Supplied data ::
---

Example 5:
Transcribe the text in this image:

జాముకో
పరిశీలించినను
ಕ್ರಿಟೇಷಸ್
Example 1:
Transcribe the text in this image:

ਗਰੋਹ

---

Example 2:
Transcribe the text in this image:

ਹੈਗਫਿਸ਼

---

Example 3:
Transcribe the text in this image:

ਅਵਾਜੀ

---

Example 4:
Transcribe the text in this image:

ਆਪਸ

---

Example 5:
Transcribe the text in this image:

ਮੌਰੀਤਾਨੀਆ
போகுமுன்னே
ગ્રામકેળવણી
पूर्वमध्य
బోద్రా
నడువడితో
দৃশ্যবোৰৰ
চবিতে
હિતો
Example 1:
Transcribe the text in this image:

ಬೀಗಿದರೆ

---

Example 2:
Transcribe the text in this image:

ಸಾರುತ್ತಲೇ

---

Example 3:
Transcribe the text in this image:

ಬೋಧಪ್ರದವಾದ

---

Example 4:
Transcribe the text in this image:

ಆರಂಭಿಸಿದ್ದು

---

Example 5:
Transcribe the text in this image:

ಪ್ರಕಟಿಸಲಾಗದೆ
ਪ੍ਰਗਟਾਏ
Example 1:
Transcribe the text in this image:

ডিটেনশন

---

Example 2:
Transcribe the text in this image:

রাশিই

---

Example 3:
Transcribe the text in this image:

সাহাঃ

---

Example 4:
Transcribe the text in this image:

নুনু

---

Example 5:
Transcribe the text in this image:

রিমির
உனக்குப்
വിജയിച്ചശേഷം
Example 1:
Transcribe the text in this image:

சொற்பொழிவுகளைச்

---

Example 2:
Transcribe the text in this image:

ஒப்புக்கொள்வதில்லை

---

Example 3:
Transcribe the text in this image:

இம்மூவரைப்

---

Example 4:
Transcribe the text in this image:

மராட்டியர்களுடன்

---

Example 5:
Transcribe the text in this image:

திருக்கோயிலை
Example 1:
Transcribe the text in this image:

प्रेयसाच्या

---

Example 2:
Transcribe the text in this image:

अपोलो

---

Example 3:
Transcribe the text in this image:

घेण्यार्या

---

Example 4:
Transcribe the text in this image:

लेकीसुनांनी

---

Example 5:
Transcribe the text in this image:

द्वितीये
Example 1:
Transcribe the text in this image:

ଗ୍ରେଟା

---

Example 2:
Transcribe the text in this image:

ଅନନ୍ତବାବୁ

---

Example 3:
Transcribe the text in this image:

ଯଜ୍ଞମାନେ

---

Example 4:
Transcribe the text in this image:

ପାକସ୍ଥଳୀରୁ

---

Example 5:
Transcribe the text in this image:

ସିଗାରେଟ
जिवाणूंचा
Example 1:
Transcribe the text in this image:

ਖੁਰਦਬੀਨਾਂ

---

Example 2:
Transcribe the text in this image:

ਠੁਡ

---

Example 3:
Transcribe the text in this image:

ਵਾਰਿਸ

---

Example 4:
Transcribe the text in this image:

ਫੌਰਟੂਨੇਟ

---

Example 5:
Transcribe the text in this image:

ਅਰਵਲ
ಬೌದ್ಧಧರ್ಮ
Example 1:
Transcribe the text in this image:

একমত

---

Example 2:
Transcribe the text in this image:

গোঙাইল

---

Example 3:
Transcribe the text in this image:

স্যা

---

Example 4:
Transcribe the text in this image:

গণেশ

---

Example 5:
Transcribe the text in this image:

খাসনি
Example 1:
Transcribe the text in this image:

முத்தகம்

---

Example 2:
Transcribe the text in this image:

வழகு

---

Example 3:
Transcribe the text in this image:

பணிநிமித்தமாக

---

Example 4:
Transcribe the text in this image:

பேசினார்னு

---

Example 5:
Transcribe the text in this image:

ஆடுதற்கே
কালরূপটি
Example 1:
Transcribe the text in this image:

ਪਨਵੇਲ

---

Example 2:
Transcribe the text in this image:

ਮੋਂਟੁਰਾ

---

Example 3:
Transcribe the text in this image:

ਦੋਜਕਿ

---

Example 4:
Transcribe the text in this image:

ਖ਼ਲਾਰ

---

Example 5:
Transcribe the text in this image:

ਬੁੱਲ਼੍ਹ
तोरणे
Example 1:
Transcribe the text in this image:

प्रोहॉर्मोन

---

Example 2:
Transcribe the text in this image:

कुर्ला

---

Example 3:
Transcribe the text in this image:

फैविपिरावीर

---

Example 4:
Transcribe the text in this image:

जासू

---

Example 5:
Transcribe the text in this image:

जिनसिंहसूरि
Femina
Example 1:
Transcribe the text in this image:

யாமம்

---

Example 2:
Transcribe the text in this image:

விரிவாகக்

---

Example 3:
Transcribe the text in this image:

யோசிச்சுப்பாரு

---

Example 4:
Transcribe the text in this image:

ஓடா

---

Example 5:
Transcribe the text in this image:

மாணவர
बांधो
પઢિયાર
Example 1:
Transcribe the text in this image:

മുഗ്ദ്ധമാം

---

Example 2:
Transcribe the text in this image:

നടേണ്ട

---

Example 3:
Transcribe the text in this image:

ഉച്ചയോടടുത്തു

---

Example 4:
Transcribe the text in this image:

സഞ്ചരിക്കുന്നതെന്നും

Your objective :: Please output the records once more, exactly as they were written.

Finished exercise ::
---

Example 5:
Transcribe the text in this image:

జాముకో
పరిశీలించినను
ಕ್ರಿಟೇಷಸ್
Example 1:
Transcribe the text in this image:

ਗਰੋਹ

---

Example 2:
Transcribe the text in this image:

ਹੈਗਫਿਸ਼

---

Example 3:
Transcribe the text in this image:

ਅਵਾਜੀ

---

Example 4:
Transcribe the text in this image:

ਆਪਸ

---

Example 5:
Transcribe the text in this image:

ਮੌਰੀਤਾਨੀਆ
போகுமுன்னே
ગ્રામકેળવણી
पूर्वमध्य
బోద్రా
నడువడితో
দৃশ্যবোৰৰ
চবিতে
હિતો
Example 1:
Transcribe the text in this image:

ಬೀಗಿದರೆ

---

Example 2:
Transcribe the text in this image:

ಸಾರುತ್ತಲೇ

---

Example 3:
Transcribe the text in this image:

ಬೋಧಪ್ರದವಾದ

---

Example 4:
Transcribe the text in this image:

ಆರಂಭಿಸಿದ್ದು

---

Example 5:
Transcribe the text in this image:

ಪ್ರಕಟಿಸಲಾಗದೆ
ਪ੍ਰਗਟਾਏ
Example 1:
Transcribe the text in this image:

ডিটেনশন

---

Example 2:
Transcribe the text in this image:

রাশিই

---

Example 3:
Transcribe the text in this image:

সাহাঃ

---

Example 4:
Transcribe the text in this image:

নুনু

---

Example 5:
Transcribe the text in this image:

রিমির
உனக்குப்
വിജയിച്ചശേഷം
Example 1:
Transcribe the text in this image:

சொற்பொழிவுகளைச்

---

Example 2:
Transcribe the text in this image:

ஒப்புக்கொள்வதில்லை

---

Example 3:
Transcribe the text in this image:

இம்மூவரைப்

---

Example 4:
Transcribe the text in this image:

மராட்டியர்களுடன்

---

Example 5:
Transcribe the text in this image:

திருக்கோயிலை
Example 1:
Transcribe the text in this image:

प्रेयसाच्या

---

Example 2:
Transcribe the text in this image:

अपोलो

---

Example 3:
Transcribe the text in this image:

घेण्यार्या

---

Example 4:
Transcribe the text in this image:

लेकीसुनांनी

---

Example 5:
Transcribe the text in this image:

द्वितीये
Example 1:
Transcribe the text in this image:

ଗ୍ରେଟା

---

Example 2:
Transcribe the text in this image:

ଅନନ୍ତବାବୁ

---

Example 3:
Transcribe the text in this image:

ଯଜ୍ଞମାନେ

---

Example 4:
Transcribe the text in this image:

ପାକସ୍ଥଳୀରୁ

---

Example 5:
Transcribe the text in this image:

ସିଗାରେଟ
जिवाणूंचा
Example 1:
Transcribe the text in this image:

ਖੁਰਦਬੀਨਾਂ

---

Example 2:
Transcribe the text in this image:

ਠੁਡ

---

Example 3:
Transcribe the text in this image:

ਵਾਰਿਸ

---

Example 4:
Transcribe the text in this image:

ਫੌਰਟੂਨੇਟ

---

Example 5:
Transcribe the text in this image:

ਅਰਵਲ
ಬೌದ್ಧಧರ್ಮ
Example 1:
Transcribe the text in this image:

একমত

---

Example 2:
Transcribe the text in this image:

গোঙাইল

---

Example 3:
Transcribe the text in this image:

স্যা

---

Example 4:
Transcribe the text in this image:

গণেশ

---

Example 5:
Transcribe the text in this image:

খাসনি
Example 1:
Transcribe the text in this image:

முத்தகம்

---

Example 2:
Transcribe the text in this image:

வழகு

---

Example 3:
Transcribe the text in this image:

பணிநிமித்தமாக

---

Example 4:
Transcribe the text in this image:

பேசினார்னு

---

Example 5:
Transcribe the text in this image:

ஆடுதற்கே
কালরূপটি
Example 1:
Transcribe the text in this image:

ਪਨਵੇਲ

---

Example 2:
Transcribe the text in this image:

ਮੋਂਟੁਰਾ

---

Example 3:
Transcribe the text in this image:

ਦੋਜਕਿ

---

Example 4:
Transcribe the text in this image:

ਖ਼ਲਾਰ

---

Example 5:
Transcribe the text in this image:

ਬੁੱਲ਼੍ਹ
तोरणे
Example 1:
Transcribe the text in this image:

प्रोहॉर्मोन

---

Example 2:
Transcribe the text in this image:

कुर्ला

---

Example 3:
Transcribe the text in this image:

फैविपिरावीर

---

Example 4:
Transcribe the text in this image:

जासू

---

Example 5:
Transcribe the text in this image:

जिनसिंहसूरि
Femina
Example 1:
Transcribe the text in this image:

யாமம்

---

Example 2:
Transcribe the text in this image:

விரிவாகக்

---

Example 3:
Transcribe the text in this image:

யோசிச்சுப்பாரு

---

Example 4:
Transcribe the text in this image:

ஓடா

---

Example 5:
Transcribe the text in this image:

மாணவர
बांधो
પઢિયાર
Example 1:
Transcribe the text in this image:

മുഗ്ദ്ധമാം

---

Example 2:
Transcribe the text in this image:

നടേണ്ട

---

Example 3:
Transcribe the text in this image:

ഉച്ചയോടടുത്തു

---

Example 4:
Transcribe the text in this image:

സഞ്ചരിക്കുന്നതെന്നും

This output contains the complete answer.